(Oil Price) – During a meeting with oil and gas executives in Canada’s oil-producing province of Alberta, Canadian Prime Minister Mark Carney pledged that the federal government would work to fast-track major projects to make Canada an energy superpower.
“We met with leaders in clean and conventional energy today in Calgary. We all agree: it’s time to build,” Carney posted on X after the meeting.
“Canada’s new government is ready to fast-track major projects across the country that will make Canada an energy superpower,” said the PM.
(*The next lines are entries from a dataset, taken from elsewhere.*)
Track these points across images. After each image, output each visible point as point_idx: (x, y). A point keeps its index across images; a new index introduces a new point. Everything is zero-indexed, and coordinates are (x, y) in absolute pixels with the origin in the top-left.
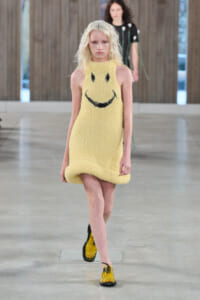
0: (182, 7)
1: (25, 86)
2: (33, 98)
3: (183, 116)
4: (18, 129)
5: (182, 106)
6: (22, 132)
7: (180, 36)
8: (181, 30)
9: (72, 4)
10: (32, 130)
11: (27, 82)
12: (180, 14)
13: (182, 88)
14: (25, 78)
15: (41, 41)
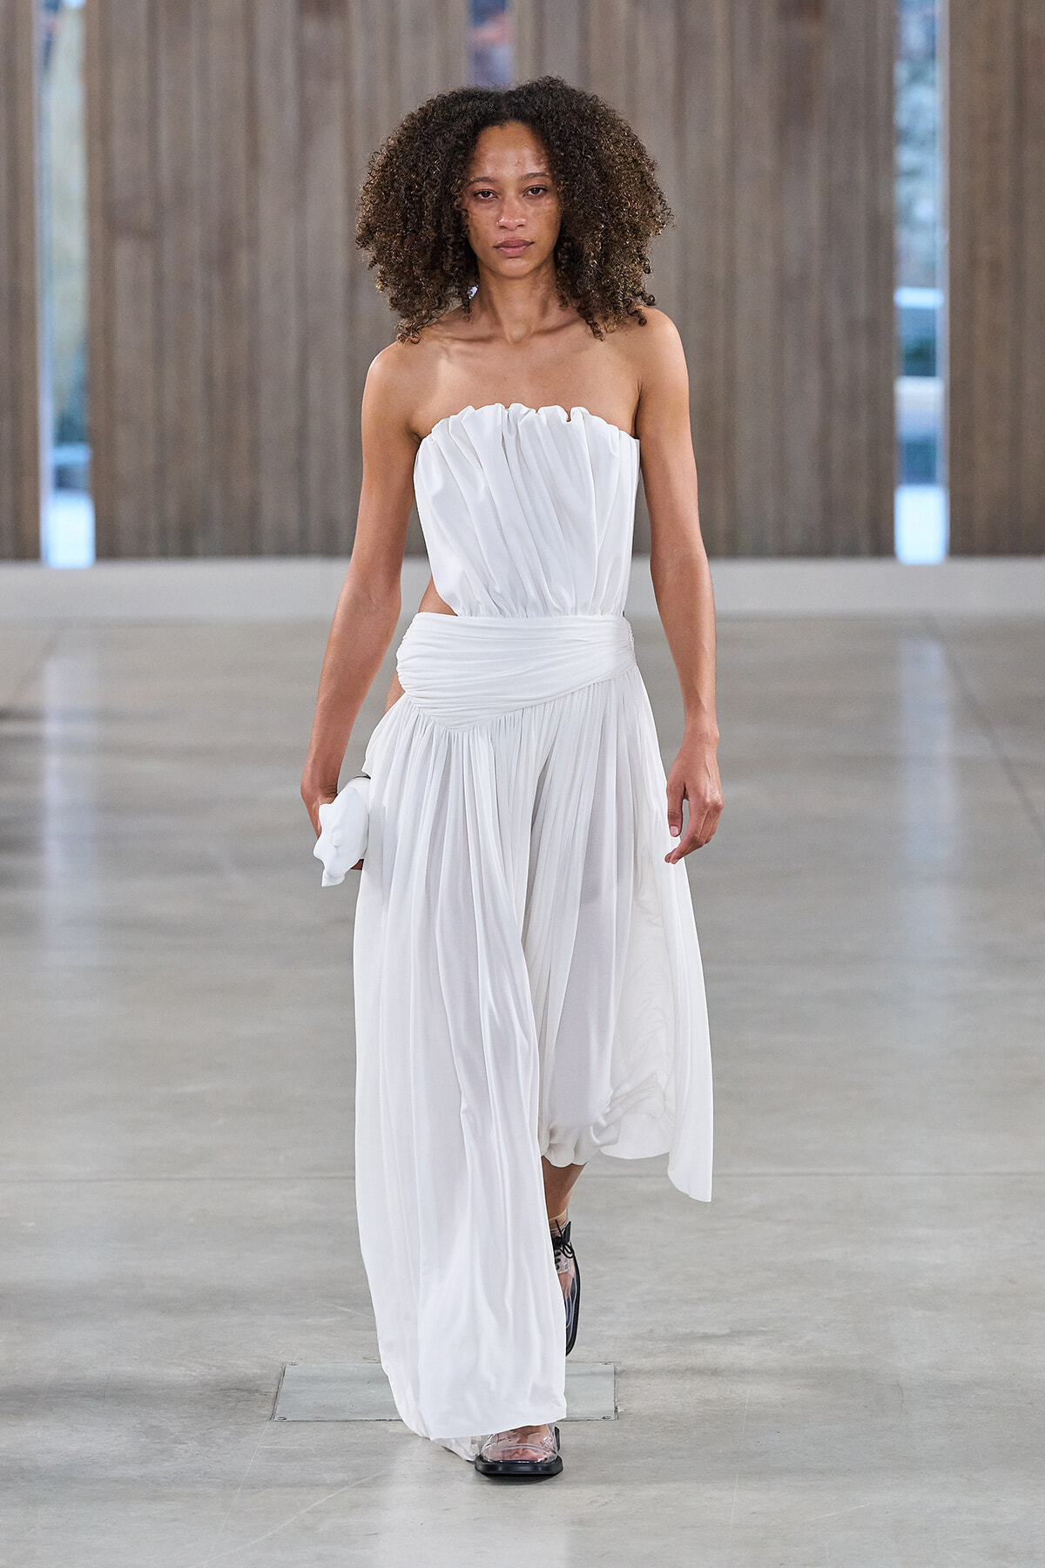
0: (913, 34)
1: (63, 480)
2: (108, 546)
3: (929, 628)
4: (32, 715)
5: (920, 570)
6: (52, 729)
7: (904, 189)
8: (907, 157)
9: (312, 29)
10: (106, 716)
11: (77, 456)
12: (902, 72)
13: (923, 475)
14: (66, 433)
15: (150, 235)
Carney also met with Alberta’s Premier Danielle Smith, who has been calling for years on the federal government to make Alberta’s energy more easily accessible for international markets and stop meddling with too much federal oversight in emissions reductions.
Carney said he discussed with Smith “what matters most: building one united Canadian economy — including getting big things built and major infrastructure projects off the ground, in Alberta and across Canada.”
Smith, for her part, said that Alberta needs a guaranteed corridor and port access to tidewater off the Pacific, Arctic and Atlantic coasts for the international export of Alberta resources. The oil-rich province also needs an approval of an oil pipeline to the B.C. Northwest coast, repealing the Tanker Ban to enable exports from the Port of Prince Rupert, and returning the regulation of industrial emissions to the provinces, among other things, Alberta’s premier added.
Earlier this year, ahead of the Canadian federal elections, the chief executives of some of the largest Canadian energy companies called on Canada’s main political parties to declare a Canadian energy crisis and key projects in the “national interest,” which would speed up reforms, planning, and construction of new oil and gas pipelines and LNG terminals.
“Canadians increasingly see the importance of using our abundant energy to ensure Canada can defend its sovereignty, play a role in the world as a force for good, and improve our overall economic competitiveness and prosperity,” said 14 CEOs representing the four largest pipeline companies and 10 largest oil and natural gas companies in Canada.